If every criminal has a back story, the horrific terror attack that happened May 22 in Manchester, England, was preceded by a sordid mystery novel combining depression, social ostracization, radicalization and multigenerational hate — exactly the kind of story the Islamic State (IS) seeks to prey upon and publicize.
As the investigation into British-born Libyan suicide bomber Salman Abedi continues, the question of whether Abedi was acting alone or affiliated with a larger scheme likely holds the key to unlocking his motivations and the geostrategic significance of his act.

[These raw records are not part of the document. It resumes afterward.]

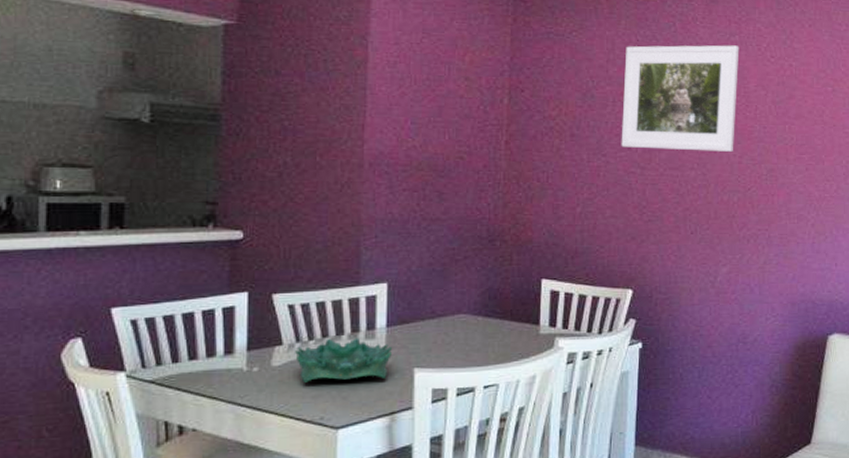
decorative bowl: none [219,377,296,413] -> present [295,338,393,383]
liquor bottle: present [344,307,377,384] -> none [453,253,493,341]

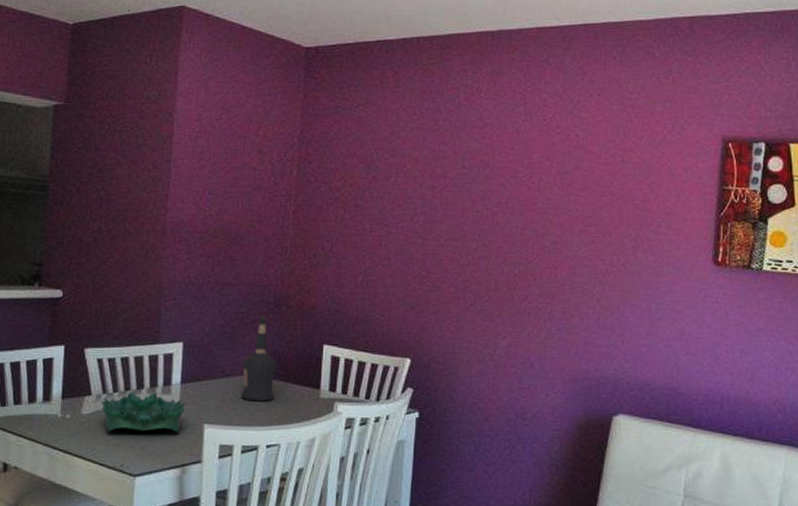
liquor bottle: none [453,253,493,341] -> present [240,317,277,402]
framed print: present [621,45,740,152] -> none [403,116,524,223]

Was his crime motivated by his gang connections, his social marginalization or his family’s long history within Libya’s tight-knit activist Salafi movements? Abedi’s back story may represent a unique combination of these elements, but it fits firmly within a similar pastiche of other young people who, due to personal predilections and psychological problems on the one hand and familial and social connections on the other, fall easily into the radical Islamist milieu.
IS media was quick to claim responsibility for the attack, but there is scant evidence that Abedi was acting on IS’ direct orders. That is not how terrorism in 2017 works — millennials are the “me” generation, prone to doing things their own way. IS is capitalizing on their initiative. While Abedi’s bomb-making technique matches IS’ trademark methods in previous attacks, the complexity of its construction, including a backup triggering mechanism, exceeds those of the past. In short, Abedi did not seem to be a novice making a bomb by following a YouTube video tutorial. This should come as no surprise given his multiple trips back and forth to Libya — where his family is widely associated with the Salafi jihadi movement. His trips provided ample opportunity for such advanced training and the ability to operationalize his prior contacts in Manchester.